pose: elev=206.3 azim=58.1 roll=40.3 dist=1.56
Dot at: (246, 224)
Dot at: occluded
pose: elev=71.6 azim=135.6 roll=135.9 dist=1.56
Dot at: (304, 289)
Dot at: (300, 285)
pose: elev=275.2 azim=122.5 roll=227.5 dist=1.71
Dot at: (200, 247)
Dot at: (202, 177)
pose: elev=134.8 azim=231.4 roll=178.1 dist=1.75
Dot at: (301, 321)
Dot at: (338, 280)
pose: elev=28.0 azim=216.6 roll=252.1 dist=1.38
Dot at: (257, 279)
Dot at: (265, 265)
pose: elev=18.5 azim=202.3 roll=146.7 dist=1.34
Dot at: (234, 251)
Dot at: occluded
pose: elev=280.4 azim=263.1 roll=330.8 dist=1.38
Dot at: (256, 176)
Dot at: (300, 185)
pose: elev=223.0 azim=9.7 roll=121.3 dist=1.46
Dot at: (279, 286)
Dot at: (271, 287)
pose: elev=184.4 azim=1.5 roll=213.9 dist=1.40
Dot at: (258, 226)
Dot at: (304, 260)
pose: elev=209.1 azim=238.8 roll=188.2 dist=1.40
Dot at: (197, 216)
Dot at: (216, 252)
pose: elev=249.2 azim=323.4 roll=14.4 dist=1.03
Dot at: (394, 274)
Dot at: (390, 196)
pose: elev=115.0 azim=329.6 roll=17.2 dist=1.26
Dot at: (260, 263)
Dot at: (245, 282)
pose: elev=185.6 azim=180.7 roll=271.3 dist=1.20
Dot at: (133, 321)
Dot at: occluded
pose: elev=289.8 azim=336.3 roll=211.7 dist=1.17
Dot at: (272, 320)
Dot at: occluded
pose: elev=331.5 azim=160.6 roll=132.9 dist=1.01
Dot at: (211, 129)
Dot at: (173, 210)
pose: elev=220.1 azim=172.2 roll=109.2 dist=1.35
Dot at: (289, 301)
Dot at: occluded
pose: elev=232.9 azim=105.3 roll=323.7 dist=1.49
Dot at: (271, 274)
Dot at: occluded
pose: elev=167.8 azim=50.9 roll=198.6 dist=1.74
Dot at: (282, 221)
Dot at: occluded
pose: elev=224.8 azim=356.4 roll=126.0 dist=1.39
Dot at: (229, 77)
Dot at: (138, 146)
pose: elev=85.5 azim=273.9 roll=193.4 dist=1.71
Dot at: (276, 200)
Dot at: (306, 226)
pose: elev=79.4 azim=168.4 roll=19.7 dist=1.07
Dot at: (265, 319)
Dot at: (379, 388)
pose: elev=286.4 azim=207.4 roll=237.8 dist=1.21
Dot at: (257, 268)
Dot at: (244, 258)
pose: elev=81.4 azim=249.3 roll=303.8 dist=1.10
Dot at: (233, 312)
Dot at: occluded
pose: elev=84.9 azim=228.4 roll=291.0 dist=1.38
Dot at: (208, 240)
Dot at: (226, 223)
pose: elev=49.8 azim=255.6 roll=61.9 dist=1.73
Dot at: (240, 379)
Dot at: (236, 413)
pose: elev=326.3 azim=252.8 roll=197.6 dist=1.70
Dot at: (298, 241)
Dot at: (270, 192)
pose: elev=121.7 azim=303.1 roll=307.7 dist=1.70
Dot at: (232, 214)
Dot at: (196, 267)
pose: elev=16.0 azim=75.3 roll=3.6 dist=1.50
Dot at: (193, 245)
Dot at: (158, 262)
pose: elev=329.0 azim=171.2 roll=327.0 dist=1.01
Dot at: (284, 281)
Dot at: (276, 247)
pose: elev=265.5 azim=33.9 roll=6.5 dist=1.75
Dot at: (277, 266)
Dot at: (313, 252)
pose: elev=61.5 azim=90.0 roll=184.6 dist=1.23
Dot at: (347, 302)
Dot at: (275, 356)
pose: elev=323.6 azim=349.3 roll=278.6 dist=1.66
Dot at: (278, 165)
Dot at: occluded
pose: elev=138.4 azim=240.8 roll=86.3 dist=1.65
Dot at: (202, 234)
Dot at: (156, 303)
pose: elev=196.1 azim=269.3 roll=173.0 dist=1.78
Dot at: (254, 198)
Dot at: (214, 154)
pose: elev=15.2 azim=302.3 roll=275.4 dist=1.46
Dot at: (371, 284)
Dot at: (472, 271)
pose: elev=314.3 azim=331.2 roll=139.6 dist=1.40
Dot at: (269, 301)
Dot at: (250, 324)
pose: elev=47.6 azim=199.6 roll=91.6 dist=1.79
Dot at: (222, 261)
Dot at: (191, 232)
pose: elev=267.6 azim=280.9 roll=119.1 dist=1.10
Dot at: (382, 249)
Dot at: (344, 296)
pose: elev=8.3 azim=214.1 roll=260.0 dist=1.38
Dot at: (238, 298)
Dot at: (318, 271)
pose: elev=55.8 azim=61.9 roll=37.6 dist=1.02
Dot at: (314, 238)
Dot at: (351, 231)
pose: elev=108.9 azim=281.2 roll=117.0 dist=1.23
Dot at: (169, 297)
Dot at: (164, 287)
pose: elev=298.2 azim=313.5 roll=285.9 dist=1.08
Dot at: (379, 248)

▶ [УСЛОВИЕ ЗАДАНИЯ]:
Перепечатайте все строки приведенных выше данных без каких-либо изменений.

▶ [ПОЛНЫЙ ОТВЕТ]:
pose: elev=206.3 azim=58.1 roll=40.3 dist=1.56
Dot at: (246, 224)
Dot at: occluded
pose: elev=71.6 azim=135.6 roll=135.9 dist=1.56
Dot at: (304, 289)
Dot at: (300, 285)
pose: elev=275.2 azim=122.5 roll=227.5 dist=1.71
Dot at: (200, 247)
Dot at: (202, 177)
pose: elev=134.8 azim=231.4 roll=178.1 dist=1.75
Dot at: (301, 321)
Dot at: (338, 280)
pose: elev=28.0 azim=216.6 roll=252.1 dist=1.38
Dot at: (257, 279)
Dot at: (265, 265)
pose: elev=18.5 azim=202.3 roll=146.7 dist=1.34
Dot at: (234, 251)
Dot at: occluded
pose: elev=280.4 azim=263.1 roll=330.8 dist=1.38
Dot at: (256, 176)
Dot at: (300, 185)
pose: elev=223.0 azim=9.7 roll=121.3 dist=1.46
Dot at: (279, 286)
Dot at: (271, 287)
pose: elev=184.4 azim=1.5 roll=213.9 dist=1.40
Dot at: (258, 226)
Dot at: (304, 260)
pose: elev=209.1 azim=238.8 roll=188.2 dist=1.40
Dot at: (197, 216)
Dot at: (216, 252)
pose: elev=249.2 azim=323.4 roll=14.4 dist=1.03
Dot at: (394, 274)
Dot at: (390, 196)
pose: elev=115.0 azim=329.6 roll=17.2 dist=1.26
Dot at: (260, 263)
Dot at: (245, 282)
pose: elev=185.6 azim=180.7 roll=271.3 dist=1.20
Dot at: (133, 321)
Dot at: occluded
pose: elev=289.8 azim=336.3 roll=211.7 dist=1.17
Dot at: (272, 320)
Dot at: occluded
pose: elev=331.5 azim=160.6 roll=132.9 dist=1.01
Dot at: (211, 129)
Dot at: (173, 210)
pose: elev=220.1 azim=172.2 roll=109.2 dist=1.35
Dot at: (289, 301)
Dot at: occluded
pose: elev=232.9 azim=105.3 roll=323.7 dist=1.49
Dot at: (271, 274)
Dot at: occluded
pose: elev=167.8 azim=50.9 roll=198.6 dist=1.74
Dot at: (282, 221)
Dot at: occluded
pose: elev=224.8 azim=356.4 roll=126.0 dist=1.39
Dot at: (229, 77)
Dot at: (138, 146)
pose: elev=85.5 azim=273.9 roll=193.4 dist=1.71
Dot at: (276, 200)
Dot at: (306, 226)
pose: elev=79.4 azim=168.4 roll=19.7 dist=1.07
Dot at: (265, 319)
Dot at: (379, 388)
pose: elev=286.4 azim=207.4 roll=237.8 dist=1.21
Dot at: (257, 268)
Dot at: (244, 258)
pose: elev=81.4 azim=249.3 roll=303.8 dist=1.10
Dot at: (233, 312)
Dot at: occluded
pose: elev=84.9 azim=228.4 roll=291.0 dist=1.38
Dot at: (208, 240)
Dot at: (226, 223)
pose: elev=49.8 azim=255.6 roll=61.9 dist=1.73
Dot at: (240, 379)
Dot at: (236, 413)
pose: elev=326.3 azim=252.8 roll=197.6 dist=1.70
Dot at: (298, 241)
Dot at: (270, 192)
pose: elev=121.7 azim=303.1 roll=307.7 dist=1.70
Dot at: (232, 214)
Dot at: (196, 267)
pose: elev=16.0 azim=75.3 roll=3.6 dist=1.50
Dot at: (193, 245)
Dot at: (158, 262)
pose: elev=329.0 azim=171.2 roll=327.0 dist=1.01
Dot at: (284, 281)
Dot at: (276, 247)
pose: elev=265.5 azim=33.9 roll=6.5 dist=1.75
Dot at: (277, 266)
Dot at: (313, 252)
pose: elev=61.5 azim=90.0 roll=184.6 dist=1.23
Dot at: (347, 302)
Dot at: (275, 356)
pose: elev=323.6 azim=349.3 roll=278.6 dist=1.66
Dot at: (278, 165)
Dot at: occluded
pose: elev=138.4 azim=240.8 roll=86.3 dist=1.65
Dot at: (202, 234)
Dot at: (156, 303)
pose: elev=196.1 azim=269.3 roll=173.0 dist=1.78
Dot at: (254, 198)
Dot at: (214, 154)
pose: elev=15.2 azim=302.3 roll=275.4 dist=1.46
Dot at: (371, 284)
Dot at: (472, 271)
pose: elev=314.3 azim=331.2 roll=139.6 dist=1.40
Dot at: (269, 301)
Dot at: (250, 324)
pose: elev=47.6 azim=199.6 roll=91.6 dist=1.79
Dot at: (222, 261)
Dot at: (191, 232)
pose: elev=267.6 azim=280.9 roll=119.1 dist=1.10
Dot at: (382, 249)
Dot at: (344, 296)
pose: elev=8.3 azim=214.1 roll=260.0 dist=1.38
Dot at: (238, 298)
Dot at: (318, 271)
pose: elev=55.8 azim=61.9 roll=37.6 dist=1.02
Dot at: (314, 238)
Dot at: (351, 231)
pose: elev=108.9 azim=281.2 roll=117.0 dist=1.23
Dot at: (169, 297)
Dot at: (164, 287)
pose: elev=298.2 azim=313.5 roll=285.9 dist=1.08
Dot at: (379, 248)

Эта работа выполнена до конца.